Ветер, рыжий песок и грязно-оранжевые облака. Горизонт расплылся в завихрениях бури, ободок иллюминатора присыпало снизу песком – надо выбраться наружу и попробовать расчистить его, а то ведь совсем занесёт…
– Я нашла кое-что интересное, командир, – сказала вдруг «Аврора».
Лазарев оживился.
– Выкладывай.
– Сегодня я поймала момент, когда над береговой линией немного разошлись тучи, и сфотографировала море с орбиты. За три дня линия берега сильно изменилась.
– Что ты имеешь в виду?
– Посмотрите на монитор, я покажу фотографии.
На экране появились два кадра. Один сделан три дня назад, когда Лазарев готовился к выходу на берег. Второй – сегодня, полтора часа назад.
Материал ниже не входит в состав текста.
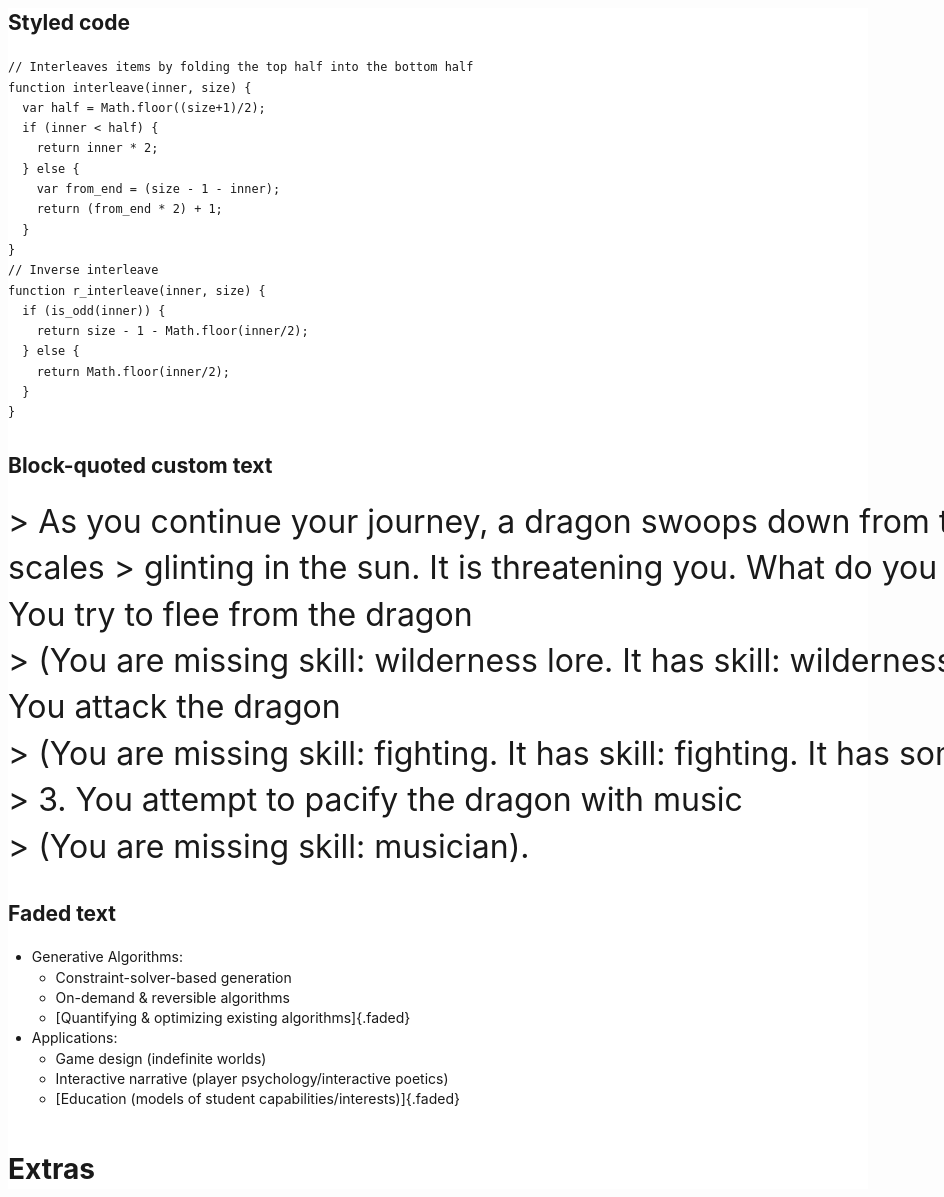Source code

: ## Styled code

```{.javascript style="font-size: 24pt;"}
// Interleaves items by folding the top half into the bottom half
function interleave(inner, size) {
  var half = Math.floor((size+1)/2);
  if (inner < half) {
    return inner * 2;
  } else {
    var from_end = (size - 1 - inner);
    return (from_end * 2) + 1;
  }
}
// Inverse interleave
function r_interleave(inner, size) {
  if (is_odd(inner)) {
    return size - 1 - Math.floor(inner/2);
  } else {
    return Math.floor(inner/2);
  }
}
```

## Block-quoted custom text

<div style="width: 1120px; font-size: 24pt; text-align: left;">
> As you continue your journey, a dragon swoops down from the skies, scales
> glinting in the sun. It is threatening you. What do you do?
>
> 1. You try to flee from the dragon<br/>
>    (You are missing skill: wilderness lore. It has skill: wilderness lore).
> 2. You attack the dragon<br/>
>    (You are missing skill: fighting. It has skill: fighting. It has some claws).
> 3. You attempt to pacify the dragon with music<br/>
>   (You are missing skill: musician).
</div>

## Faded text

- Generative Algorithms:
    * Constraint-solver-based generation
    * On-demand & reversible algorithms
    * [Quantifying & optimizing existing algorithms]{.faded}
- Applications:
    * Game design (indefinite worlds)
    * Interactive narrative (player psychology/interactive poetics)
    * [Education (models of student capabilities/interests)]{.faded}

# Extras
Линия берега действительно сильно изменилась и приблизилась на три километра. Небольшой мыс на первой фотографии, выходящий в море длинным изгибом в море, на втором кадре превратился в островок. Рядом появился залив, углубляющийся в берег полукругом, и чуть поодаль – ещё один, чуть поменьше.
Берег стал ближе.
– Что это? – сказал Лазарев, продолжая разглядывать фото. – Буря? Прилив?
– Вряд ли, – ответила «Аврора». – Сила гравитации спутников этой планеты не настолько велика, чтобы вызывать такие приливы. Возможно, это из-за бури. Но даже для такого ветра настолько сильное изменение береговой линии нехарактерно.
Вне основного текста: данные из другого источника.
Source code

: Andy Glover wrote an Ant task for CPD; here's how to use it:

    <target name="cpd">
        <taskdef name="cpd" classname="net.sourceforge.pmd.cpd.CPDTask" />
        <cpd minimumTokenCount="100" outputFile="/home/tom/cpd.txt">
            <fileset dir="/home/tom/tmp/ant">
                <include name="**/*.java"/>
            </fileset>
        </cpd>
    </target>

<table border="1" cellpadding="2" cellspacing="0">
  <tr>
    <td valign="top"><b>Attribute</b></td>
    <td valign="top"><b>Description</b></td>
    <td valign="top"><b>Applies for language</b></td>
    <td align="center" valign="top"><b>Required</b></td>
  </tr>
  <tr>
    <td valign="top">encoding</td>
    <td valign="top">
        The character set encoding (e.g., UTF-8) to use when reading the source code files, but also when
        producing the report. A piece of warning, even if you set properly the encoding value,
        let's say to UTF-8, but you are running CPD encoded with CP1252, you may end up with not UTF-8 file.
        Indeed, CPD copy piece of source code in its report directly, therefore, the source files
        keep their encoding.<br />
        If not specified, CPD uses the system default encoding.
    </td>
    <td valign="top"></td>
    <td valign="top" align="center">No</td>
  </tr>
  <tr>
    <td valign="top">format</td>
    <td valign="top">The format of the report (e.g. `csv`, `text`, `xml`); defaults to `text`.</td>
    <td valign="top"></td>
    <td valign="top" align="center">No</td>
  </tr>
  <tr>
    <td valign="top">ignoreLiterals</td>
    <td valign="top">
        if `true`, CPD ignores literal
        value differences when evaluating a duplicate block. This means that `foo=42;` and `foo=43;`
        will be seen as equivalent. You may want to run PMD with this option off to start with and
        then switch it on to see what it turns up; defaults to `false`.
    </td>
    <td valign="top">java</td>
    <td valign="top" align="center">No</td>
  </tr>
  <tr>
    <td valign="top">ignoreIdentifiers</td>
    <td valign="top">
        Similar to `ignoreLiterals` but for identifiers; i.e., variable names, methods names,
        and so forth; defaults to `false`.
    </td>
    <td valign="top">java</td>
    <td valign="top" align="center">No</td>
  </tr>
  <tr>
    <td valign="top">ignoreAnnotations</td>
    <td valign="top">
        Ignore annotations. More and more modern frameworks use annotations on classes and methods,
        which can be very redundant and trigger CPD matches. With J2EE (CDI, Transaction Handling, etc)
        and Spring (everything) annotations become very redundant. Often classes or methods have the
– Наблюдай за этим дальше и докладывай, – сказал Лазарев. – Это странно.
– Хорошо, командир.
– Какова сейчас скорость ветра?
– Двадцать три метра в секунду.
Значит, ветер усиливается, подумал Лазарев. Вчера скорость не превышала двадцати.
Странно это всё.
Может, здесь наступает такая своеобразная осень, приход которой так неудачно совпал с высадкой?
Отвратительное чувство, подумал он, оказаться запертым на этой станции без возможности что-то делать, исследовать, работать, даже без возможности послать всё к чёрту и улететь на «Аврору».